All I do on Facebook now is send and reply to messages, as well as see instances where I’ve been mentioned in someone else’s post. Eliminating the timeline browsing has meant that I go on Facebook far less frequently. There’s not really any need to, especially now that I have the Facebook Messenger app on my desktop, as well as my phone. I’ve also removed the Facebook app from the homescreens on my phone.
It’s difficult to assess the impact of any of this, but I do feel like it’s making a difference by not having to repeatedly go through the negative situations and emotions explored above. It’s certainly a lot less pressure. In short: I think I’m happier without so much Facebook in my life. Though of course this is all a work-in-progress.
I do, however, still have a need to share, so let’s talk about that for a moment.
The need to share
I’m not immune to the desire to share. I like to have outlets where I can post my thoughts and opinions. I just want to be able to do it without the craving for instant gratification. This blog is a good place for it, but I have also enjoyed using lesser-known social sites, like This and Ello. There’s something to be said for a social network where you don’t know anybody.
Twitter is still my primary social network of choice. If I have a burning desire to comment on something, I’ll usually do it on Twitter. Whether anyone responds or not is far less pressing than on Facebook. Twitter is also the main place where I share links and get my news from. It’s become more like a trumped up RSS reader than anything else.
The best thing about Twitter, though, is that there is an emotional disconnect. I don’t know most of the people I’m following there.
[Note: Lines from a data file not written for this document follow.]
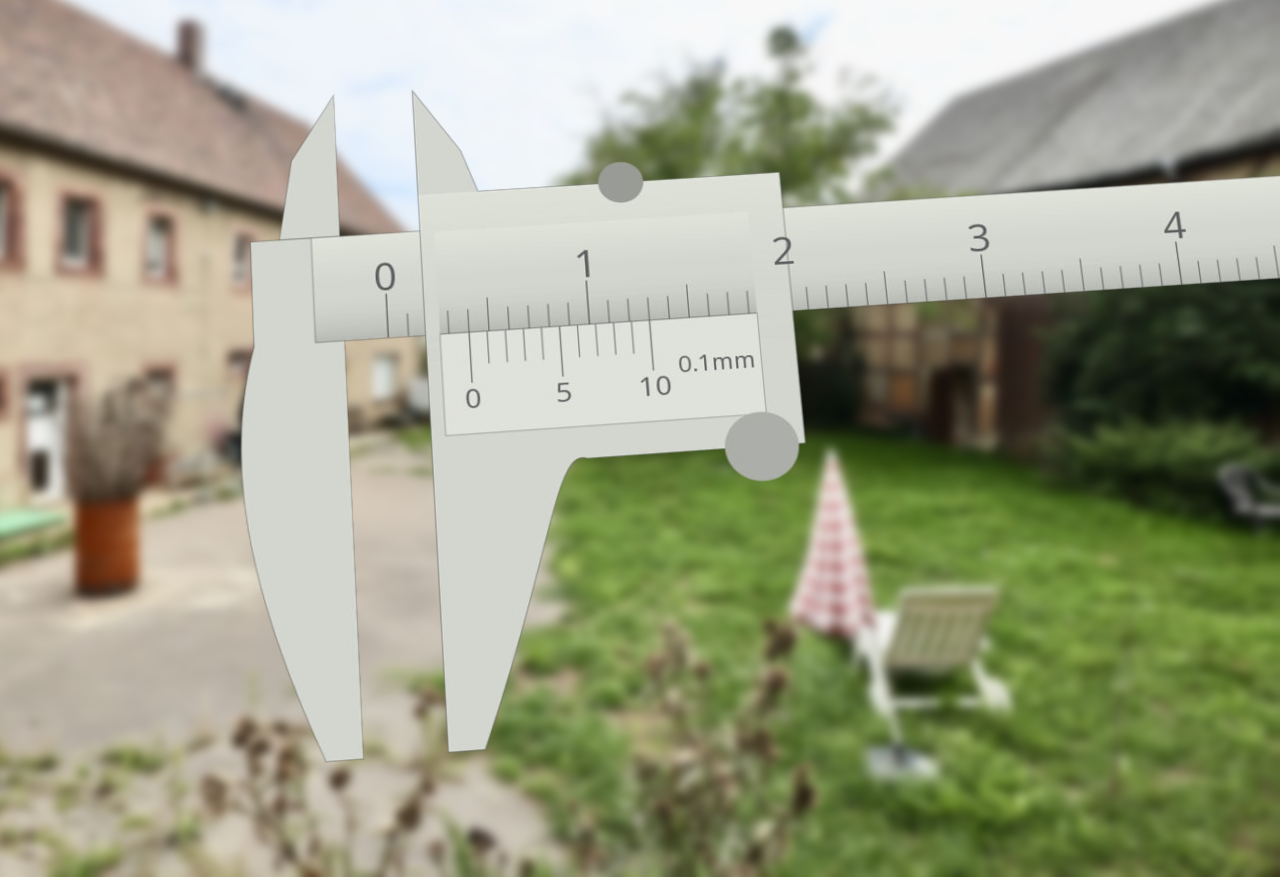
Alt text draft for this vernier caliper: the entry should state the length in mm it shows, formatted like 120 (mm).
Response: 4.0 (mm)
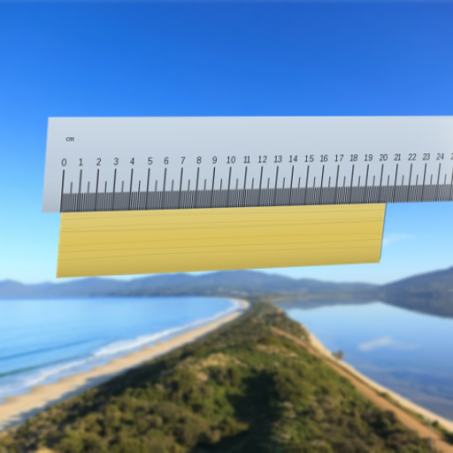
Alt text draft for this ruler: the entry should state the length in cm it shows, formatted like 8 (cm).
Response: 20.5 (cm)
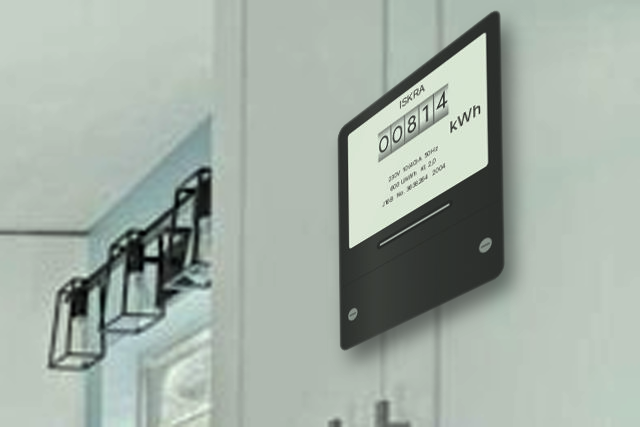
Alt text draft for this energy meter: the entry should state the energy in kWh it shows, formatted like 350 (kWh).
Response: 814 (kWh)
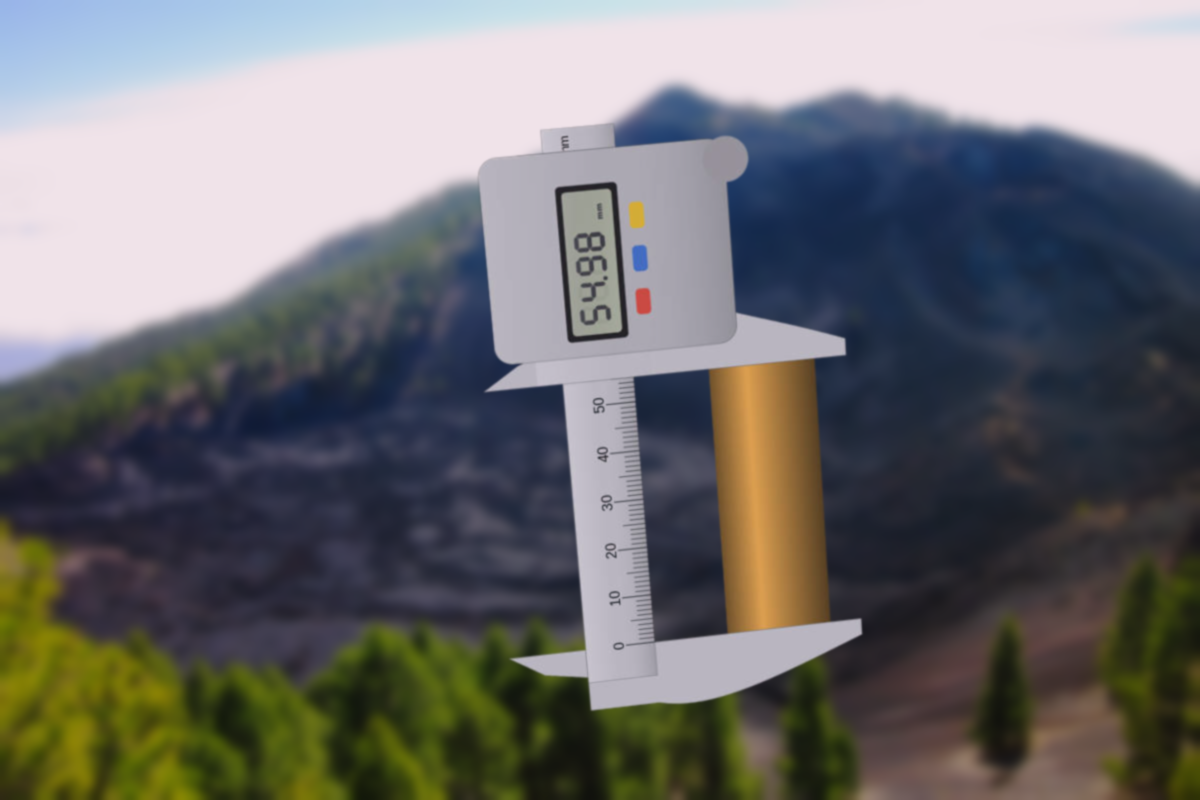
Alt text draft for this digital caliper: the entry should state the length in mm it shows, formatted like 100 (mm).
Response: 54.98 (mm)
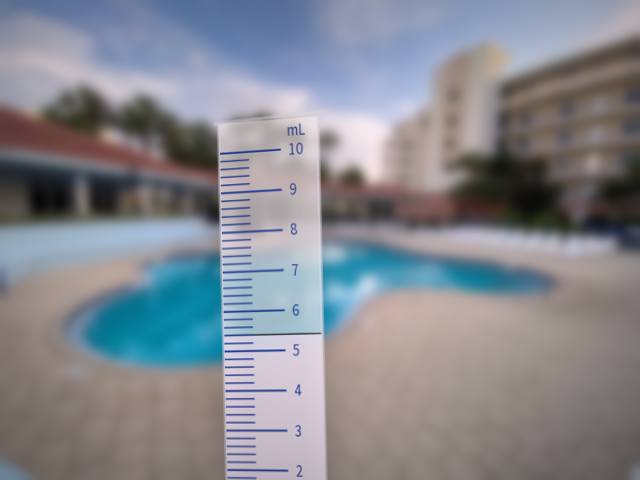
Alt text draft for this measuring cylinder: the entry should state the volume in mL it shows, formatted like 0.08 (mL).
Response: 5.4 (mL)
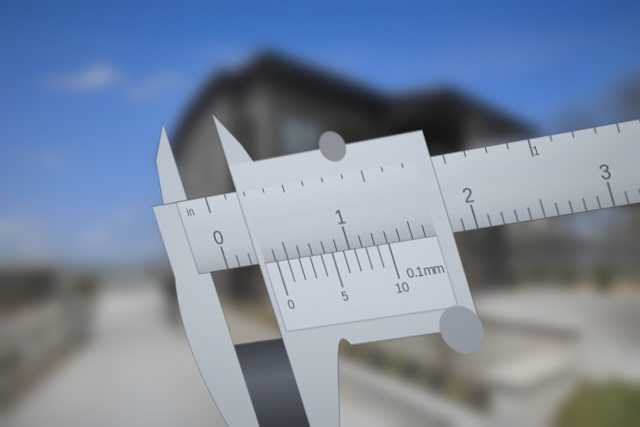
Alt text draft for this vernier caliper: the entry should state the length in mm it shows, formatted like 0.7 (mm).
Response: 4.1 (mm)
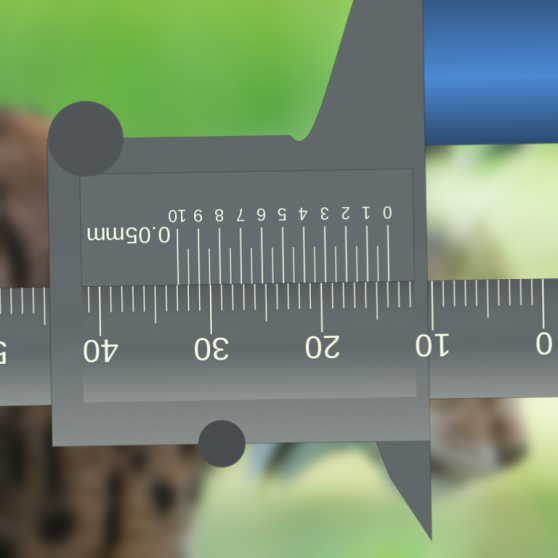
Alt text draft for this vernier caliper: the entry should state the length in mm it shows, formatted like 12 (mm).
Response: 13.9 (mm)
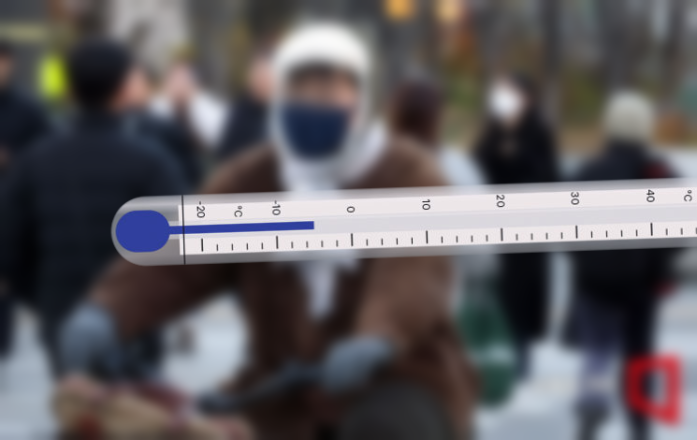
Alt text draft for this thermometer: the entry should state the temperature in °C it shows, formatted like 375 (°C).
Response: -5 (°C)
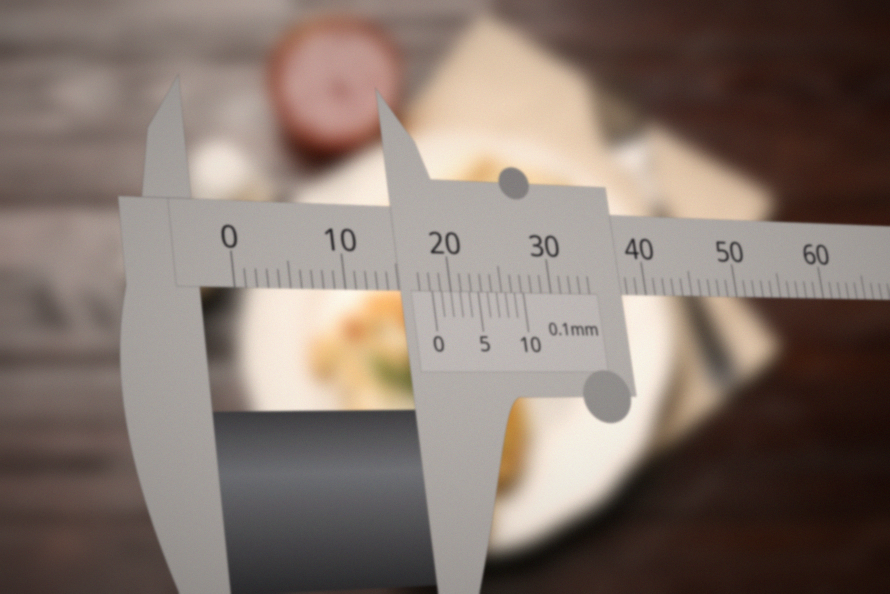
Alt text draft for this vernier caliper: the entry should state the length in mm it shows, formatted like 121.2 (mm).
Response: 18.2 (mm)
We’re not connected because of a friendship, but because we’re likely to share content that is mutually interesting. That’s generally as far as it goes.
I will say, however, that when I lived in Bangkok most recently, a lot more of my social life came to revolve around Twitter and tweetups and social gatherings that would inevitably be broadcast and talked about. That actually became quite stressful for me and evoked many of the negative emotions that I’ve discussed in this post.
It’s important for me now to balance that need to share with the need to disconnect.
This is something that I’ve never really spoken about with anyone else so it’s hard to gauge if other people have been through similar situations. From what I’ve read, a lot of people will be able to relate to at least a small part of what I’ve talked about here. I’m really interested to find out to what extent it’s had an impact on their emotional wellbeing. Is there a type of personality that this has a greater effect on?
I don’t think that social media is inherently bad. What I do believe, however, is that it can have a negative impact on your mental wellbeing when you become too emotionally involved in the networks you choose to post on.